View Full Version : [SOLVED] Arranging groups of numbers into a normal distribution

nirvehex
02-27-2016, 01:35 PM
Hi All,

I'm trying to figure out a formula or method to organize a list of numbers into a normal distribution shaped like a bell curve.

Currently I have a list of text representing location ID's in column A and sales figures in column C. In column B I'm trying to generate a sales tier or bin. I want to organize the bins into a normal data distribution shaped like a bell curve. So the middle sales tier would have the highest count of locations. I've come up with a few statistical methods which can be selected in my drop down in cell E3, but I can't seem to get it into a normal distribution. Based on this drop down it generates the (1) size of each bin, and (2) the number of bins. I've attached my demo file.

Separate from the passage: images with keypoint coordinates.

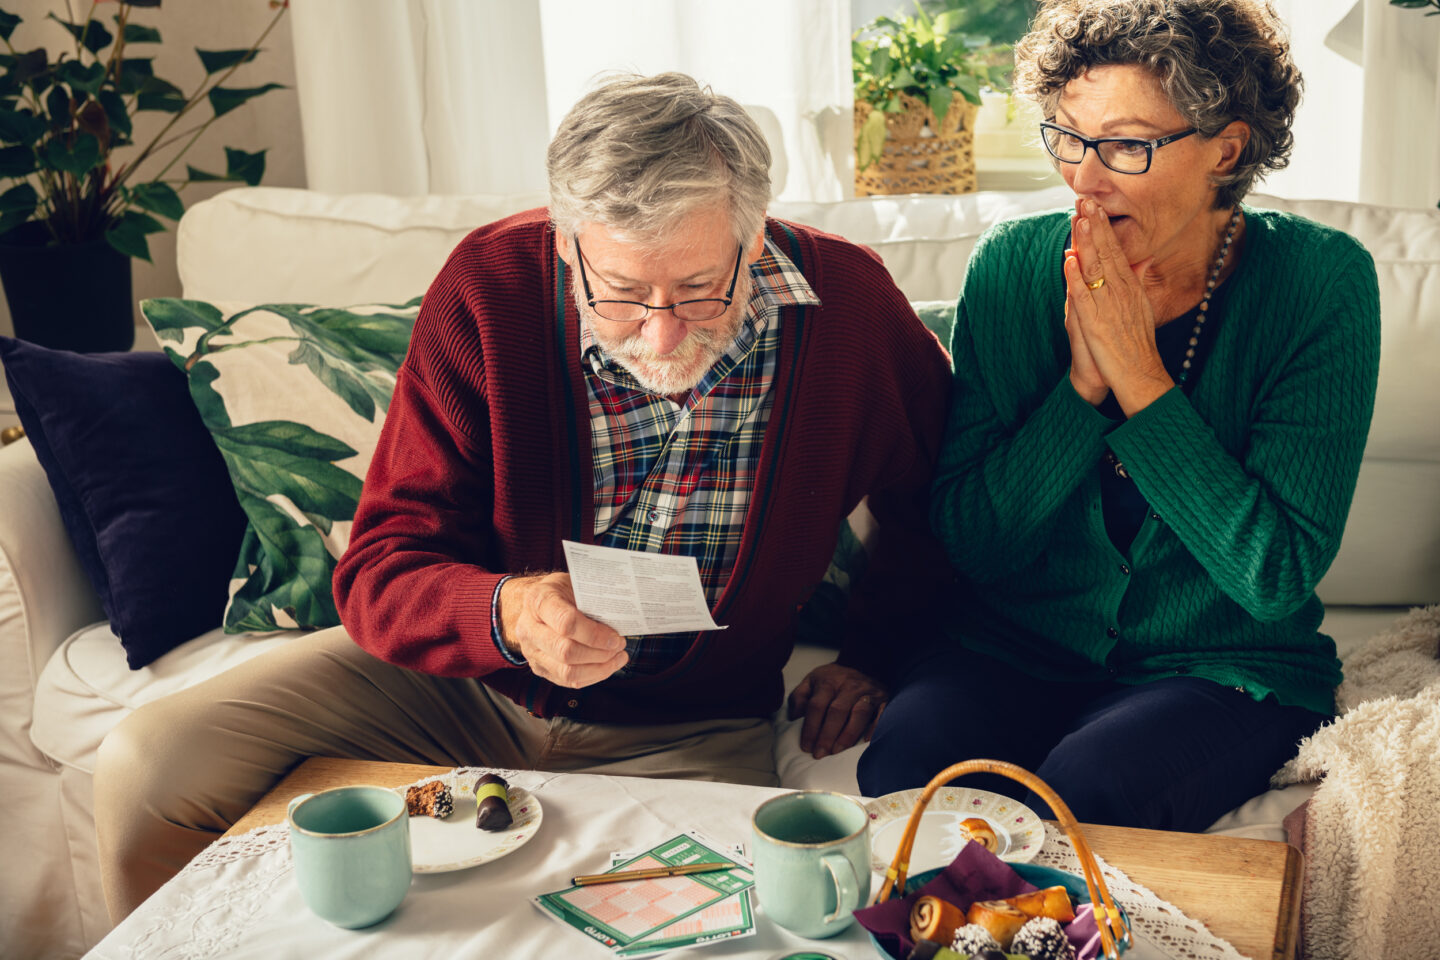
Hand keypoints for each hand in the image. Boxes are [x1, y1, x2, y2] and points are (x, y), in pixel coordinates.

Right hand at [497, 573, 627, 686]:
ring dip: (599, 668)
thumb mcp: (575, 583)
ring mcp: (532, 652)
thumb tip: (621, 619)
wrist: (538, 603)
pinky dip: (593, 676)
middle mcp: (529, 629)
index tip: (615, 636)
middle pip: (565, 652)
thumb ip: (593, 599)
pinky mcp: (540, 668)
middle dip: (599, 653)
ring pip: (567, 672)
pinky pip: (567, 681)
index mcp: (538, 601)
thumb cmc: (561, 591)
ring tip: (617, 657)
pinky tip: (607, 666)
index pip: (566, 623)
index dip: (595, 634)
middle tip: (618, 646)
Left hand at [787, 663, 886, 758]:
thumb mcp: (810, 683)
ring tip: (838, 751)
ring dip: (848, 734)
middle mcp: (849, 685)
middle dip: (827, 735)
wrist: (859, 666)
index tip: (806, 747)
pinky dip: (874, 728)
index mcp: (828, 681)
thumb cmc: (831, 681)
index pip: (817, 705)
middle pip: (837, 711)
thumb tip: (795, 719)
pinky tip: (865, 743)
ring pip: (859, 713)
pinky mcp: (883, 698)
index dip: (810, 727)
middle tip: (820, 754)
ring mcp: (868, 690)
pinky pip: (881, 713)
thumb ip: (799, 699)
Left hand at [1066, 199, 1172, 415]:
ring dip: (1086, 243)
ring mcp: (1108, 306)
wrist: (1138, 372)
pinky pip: (1084, 296)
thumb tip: (1142, 256)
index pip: (1116, 250)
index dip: (1104, 227)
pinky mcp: (1096, 322)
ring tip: (1078, 219)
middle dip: (1095, 225)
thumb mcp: (1142, 305)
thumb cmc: (1137, 341)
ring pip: (1095, 268)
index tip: (1095, 206)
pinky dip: (1076, 278)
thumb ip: (1138, 279)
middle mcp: (1121, 292)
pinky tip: (1069, 261)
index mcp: (1130, 287)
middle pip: (1106, 252)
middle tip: (1085, 200)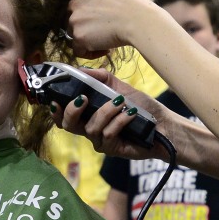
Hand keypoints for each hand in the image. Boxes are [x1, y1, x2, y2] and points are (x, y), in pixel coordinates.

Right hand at [52, 68, 170, 161]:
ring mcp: (100, 141)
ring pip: (91, 127)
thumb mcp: (119, 87)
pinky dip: (119, 121)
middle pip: (67, 125)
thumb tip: (80, 70)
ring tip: (122, 102)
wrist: (163, 124)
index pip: (64, 115)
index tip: (55, 98)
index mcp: (88, 114)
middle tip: (83, 98)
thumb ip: (99, 78)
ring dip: (105, 111)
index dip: (55, 109)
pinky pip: (107, 134)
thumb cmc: (141, 107)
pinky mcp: (112, 149)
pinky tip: (130, 114)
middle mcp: (90, 129)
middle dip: (71, 111)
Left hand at [67, 0, 154, 58]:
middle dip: (86, 31)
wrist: (134, 19)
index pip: (73, 11)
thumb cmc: (128, 8)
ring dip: (88, 43)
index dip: (85, 21)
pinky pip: (79, 52)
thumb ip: (93, 1)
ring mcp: (74, 22)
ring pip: (75, 38)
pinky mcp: (78, 37)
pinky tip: (105, 50)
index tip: (97, 25)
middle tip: (102, 35)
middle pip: (72, 25)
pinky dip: (91, 54)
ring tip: (106, 43)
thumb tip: (87, 6)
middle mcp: (73, 6)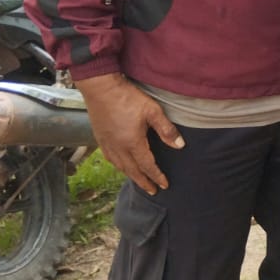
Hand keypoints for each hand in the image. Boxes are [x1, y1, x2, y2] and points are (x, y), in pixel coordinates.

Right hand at [78, 73, 183, 195]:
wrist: (100, 87)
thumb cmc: (128, 98)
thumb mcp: (153, 111)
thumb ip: (166, 130)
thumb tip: (179, 146)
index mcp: (132, 143)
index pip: (147, 166)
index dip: (157, 176)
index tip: (164, 185)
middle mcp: (118, 147)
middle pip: (132, 171)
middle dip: (144, 182)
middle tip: (153, 191)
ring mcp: (107, 143)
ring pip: (120, 166)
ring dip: (131, 175)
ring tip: (139, 181)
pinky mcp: (99, 137)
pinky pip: (110, 158)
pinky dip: (118, 166)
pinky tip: (121, 165)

Is there anyway to write a formula to organize the data into a normal distribution? Any help would be appreciated.

Thank you!

p45cal
02-28-2016, 04:25 PM
From what i can see you have no normal distribution - the only way I can see might be to have different bin range sizes - but I suspect that'd be cheating.

nirvehex
02-28-2016, 05:56 PM
p45cal, No that is not cheating. That is exactly the point. I want to create # of bins, and bin size to achieve a normal distribution or as close to as possible. The things that can change are bin size and # of bins.

p45cal
02-29-2016, 03:05 AM
Currently you have stuck with equal bin range sizes per 'analysis'; what I was suggesting is that these bin ranges be different in size within one 'analysis'. The more I think about it the more I think it's cheating.
I'm no statistician but if you want me to expand on why I think it's cheating, I will.
Going down this route would explain to me why someone coined the phrase 'there are lies, damned lies, and statistics'. The stuff of politicians and climate so-called scientists. Curve-fitting.

p45cal
02-29-2016, 05:46 AM
I can't see any clustering of values of your raw data (apart from everything being between 1 million and 5 million):
15502

Average 3,014,882
SD:1,157,666

Fiddled bin ranges: nice 'normal' curve with 68% values within central 2 bars, 95% of values within the central 4 bars and 99.7% of reading included in all 6 bars.
15501
Cheating.

Paul_Hossler
02-29-2016, 07:34 AM
Sorting the data by Sales, normalizing it to a domain of [0.5, 0.5], and applying a NORM(), I can get this

It looks pretty at least, but I'm not sure exactly where you want to go

15505

nirvehex
02-29-2016, 01:47 PM
p45cal/Paul,

I definitely like where you guys are going with this!

Maybe I'll summarize again what I'm trying to do, as I feel I probably didn't explain as well as I could have.

I'm given a list of sales figures. I want to determine (1) # of groups and (2) group size.
Determine 1 and 2 to group data into groups that when graphed on a column chart, form the shape of a bell curve or close to it.

Paul I see you're plotting each individual point of the normalized data. What I'm hoping to do is to group these points into groups (A, B, C, D, E, F, G, H, etc...) where each letter represents a range and ultimately follows the shape of the bell curve like you have above. So maybe A is 0-20, B is 20-40, C is 40-60, D is 60-80, etc. p45cal used the Excel histogram tool, but I was hoping to come up with a formula that determines (1) the number of groupings needed and (2) the size/range of each grouping in order to obtain a bell curve like shape.

Any idea how to do this without the histogram tool? Paul, I feel like your method is close if I could just figure out a formula that determines # of grouping and grouping size and still follows your bell curve shape above.

Many thanks to both of you!

Paul_Hossler
02-29-2016, 03:59 PM
I calculated the Sales \$ at various standard deviation points and used those as bins for Frequency()

I really don't think you'll get a bell curve since as far as my limited stat skills go it doesn't appear to be normally distributed

But this is what I got

I'd go with p45cal's approach in #5

15512

nirvehex
02-29-2016, 06:39 PM
Ok. Thanks to both of you guys! I think I need to go to a stats refresher course myself, but this was super helpful.